Bears defenders have been running off the field for a half-century now and yelling the same thing at their offensive teammates.
"Try and hold 'em."
One more time, that turned out to be too much to ask.
The Houston Texans arrived in Chicago with the same glittering 7-1 record and ranked in the top 10 in every important offensive category.
They got four turnovers Sunday night, but only did so much with them. They completed 14 passes and managed to muster all of 215 yards against the NFL's No. 1-ranked scoring defense.
But it was more than enough for a 13-6 win against the Bears, who played the second half without quarterback Jay Cutler, concussed after a helmet-to-chin blow delivered by linebacker Tim Dobbins just before intermission.
Still, when backup Jason Campbell entered the game, it seemed he could hardly do worse. Cutler took 40 yards passing, two interceptions and a 16.7 quarterback rating with him to the bench.
Campbell, brought in from Oakland because of his ability to throw deep, wound up more than doubling that production, but never seriously threatened the goal line, either.
The closest Chicago came to scoring behind Campbell was a 48-yard field-goal attempt early in the fourth quarter by Robbie Gould, whose kick through a driving rainstorm clanked off the left upright.
Houston scored its final points on a 42-yard kick by Shayne Graham just inside the five-minute mark, then dropped its defensive backs into deep coverage and dared Campbell to throw.
He did, taking exactly one shot down the field in Chicago's final two possessions, settling instead for a succession of short passes that produced drives of minus-1 and 3 yards respectively with the game on the line.
Coach Lovie Smith has worked overtime during his tenure to keep the bickering between the two sides of the ball at a minimum.
It hasn't been easy, given some of the offensive talent the defense has been asked to prop up; consider this string of quarterbacks since Smith's arrival in 2004: Chad Hutchinson, Craig Krenzel, Kyle Orton, Rex Grossman, Todd Collins and Caleb Hanie.

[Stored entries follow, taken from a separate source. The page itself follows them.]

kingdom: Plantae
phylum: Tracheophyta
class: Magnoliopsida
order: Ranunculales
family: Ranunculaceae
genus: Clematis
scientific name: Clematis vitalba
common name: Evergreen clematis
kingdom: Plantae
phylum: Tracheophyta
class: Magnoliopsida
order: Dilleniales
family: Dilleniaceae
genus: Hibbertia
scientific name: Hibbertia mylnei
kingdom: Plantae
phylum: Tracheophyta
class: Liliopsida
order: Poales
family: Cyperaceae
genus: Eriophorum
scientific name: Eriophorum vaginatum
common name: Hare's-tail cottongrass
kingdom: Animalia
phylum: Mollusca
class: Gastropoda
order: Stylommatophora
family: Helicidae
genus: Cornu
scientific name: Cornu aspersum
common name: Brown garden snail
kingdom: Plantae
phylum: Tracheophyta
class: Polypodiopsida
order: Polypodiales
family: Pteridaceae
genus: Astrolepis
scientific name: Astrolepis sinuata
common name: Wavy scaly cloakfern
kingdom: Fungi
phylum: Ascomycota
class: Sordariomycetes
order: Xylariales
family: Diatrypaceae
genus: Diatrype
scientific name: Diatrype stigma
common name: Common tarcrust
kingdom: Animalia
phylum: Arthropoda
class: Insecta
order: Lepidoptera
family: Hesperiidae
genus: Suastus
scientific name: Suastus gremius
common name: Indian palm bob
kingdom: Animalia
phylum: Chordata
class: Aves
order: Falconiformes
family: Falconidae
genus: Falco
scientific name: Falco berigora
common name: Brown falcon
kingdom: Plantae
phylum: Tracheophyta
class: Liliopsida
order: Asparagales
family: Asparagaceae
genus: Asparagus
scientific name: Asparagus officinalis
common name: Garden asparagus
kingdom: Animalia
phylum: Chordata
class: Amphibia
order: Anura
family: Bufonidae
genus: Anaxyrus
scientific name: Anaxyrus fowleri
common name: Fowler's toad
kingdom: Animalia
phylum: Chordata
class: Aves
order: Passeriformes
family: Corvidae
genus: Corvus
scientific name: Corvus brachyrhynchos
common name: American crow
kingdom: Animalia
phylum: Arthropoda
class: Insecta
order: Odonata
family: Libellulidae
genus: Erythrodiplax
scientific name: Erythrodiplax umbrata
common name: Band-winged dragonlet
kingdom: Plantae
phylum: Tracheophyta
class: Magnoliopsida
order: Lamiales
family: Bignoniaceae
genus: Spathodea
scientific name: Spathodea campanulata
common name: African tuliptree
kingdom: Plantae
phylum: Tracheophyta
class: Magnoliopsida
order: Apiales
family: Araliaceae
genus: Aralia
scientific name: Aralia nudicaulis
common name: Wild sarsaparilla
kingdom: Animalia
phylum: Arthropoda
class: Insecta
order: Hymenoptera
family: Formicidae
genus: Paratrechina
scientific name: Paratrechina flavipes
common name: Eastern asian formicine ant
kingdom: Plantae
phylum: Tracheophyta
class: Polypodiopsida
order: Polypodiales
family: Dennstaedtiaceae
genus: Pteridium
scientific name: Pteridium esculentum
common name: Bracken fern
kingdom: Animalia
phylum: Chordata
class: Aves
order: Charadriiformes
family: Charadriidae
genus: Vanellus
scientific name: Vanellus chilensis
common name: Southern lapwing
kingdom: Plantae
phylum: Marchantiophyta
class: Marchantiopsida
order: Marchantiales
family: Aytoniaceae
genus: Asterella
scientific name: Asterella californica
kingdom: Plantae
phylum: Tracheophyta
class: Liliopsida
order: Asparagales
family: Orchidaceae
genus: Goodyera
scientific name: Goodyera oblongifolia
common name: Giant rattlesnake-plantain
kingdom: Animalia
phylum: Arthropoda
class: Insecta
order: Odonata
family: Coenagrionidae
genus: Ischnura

Afterward, safety Chris Conte was asked what it felt like to watch helplessly as another superb defensive effort circled the drain. He rolled his eyes.
"That's not what I get paid to worry about," Conte said. "That's what the offensive guys get paid to do."
If so, they're overpaid.
The Texans' first score, a 20-yard field goal, was practically gifted them on the Bears' opening drive. That began hopefully at the Chicago 43, then came to a screeching halt when tight end Kellen Davis caught a short pass and then committed a fumble that Dobbins returned to the Bears 28.
Houston had to earn the game's only touchdown, marching 66 yards in the second quarter with running back Arian Foster grinding out tough yards on three of the six plays before laying out to catch a 2-yard TD pass.
"We couldn't stop the run," Smith said. "You just can't let them run the ball the way they did in that first half. Second half, I thought we played better. ... We tackled better in the second half, which gave us an opportunity."
The second half could have spilled over into Tuesday and the Bears might be trying to score a touchdown still. More than a quarter of their 27 TDs thus far this season came via the defense — seven interceptions returned for touchdowns — and an eighth was provided by the special teams. In nine games, the defense has yielded 11 opposing TDs.
Foster finished the game with 29 carries for 102 yards rushing, but only 17 of those came after halftime.
"Given the conditions, they knew we were going to try and run the football," Texans quarterback Matt Schaub said. "He was still able to churn out yards and get the tough ones. He just played big."
Schaub said the rain made the footing difficult "and left a little bit of a glaze of mud on the ball, which kind of made it tough to grip. It kept you from wanting to take a chance (throwing) down the field."
But that's exactly what the Bears set out to do when they reversed course four years ago and bundled, among other things, Orton and two first-round picks in a deal to pry Cutler away from Denver. Then they doubled down this past offseason to acquire receiver Brandon Marshall, Cutler's one-time teammate with the Broncos, and provide the deep threat the Bears rarely had.
It turned out to be not much consolation on this night, though Marshall wound up with all but 27 of the Bears' 134 yards receiving — including a 45-yarder from Campbell.
"There was no heads hanged down when Jay was down. There was no complaining," Marshall said. "We understand we have a starting quarterback in the backup so we're fortunate to have him. There will be no drop off in our offense."
Of course, he sees good things ahead. But that's just because he hasn't been in town very long.